_Your objective_
Please reproduce the data exactly, excluding any pictures it contains.

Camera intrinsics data
•••••

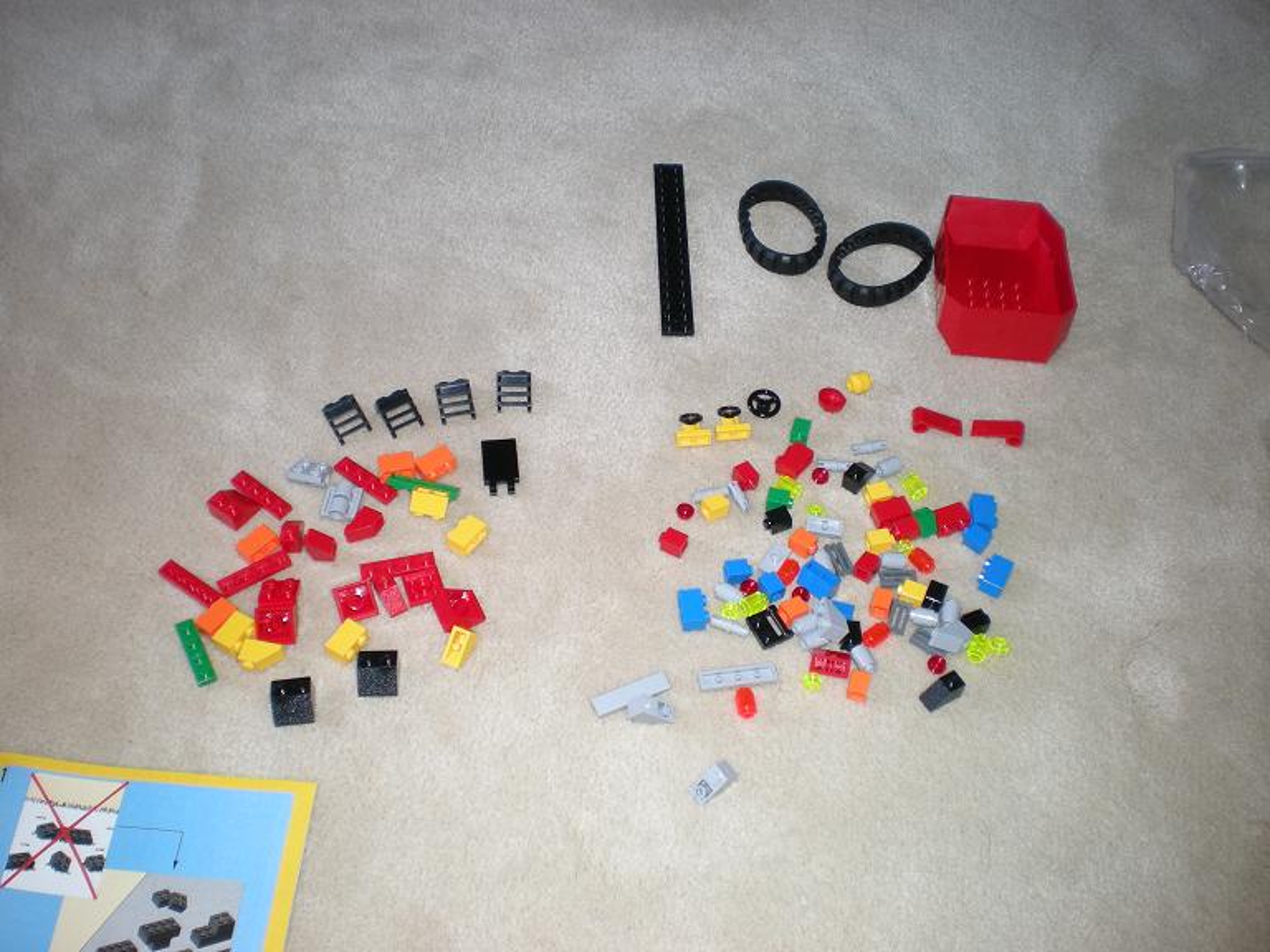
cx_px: 635
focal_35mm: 38
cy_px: 476
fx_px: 1394
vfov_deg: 37.7
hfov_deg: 49.0
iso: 64
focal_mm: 6.3
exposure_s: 1/30
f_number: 3.1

•••••

_Reply to the task_
cx_px: 635
focal_35mm: 38
cy_px: 476
fx_px: 1394
vfov_deg: 37.7
hfov_deg: 49.0
iso: 64
focal_mm: 6.3
exposure_s: 1/30
f_number: 3.1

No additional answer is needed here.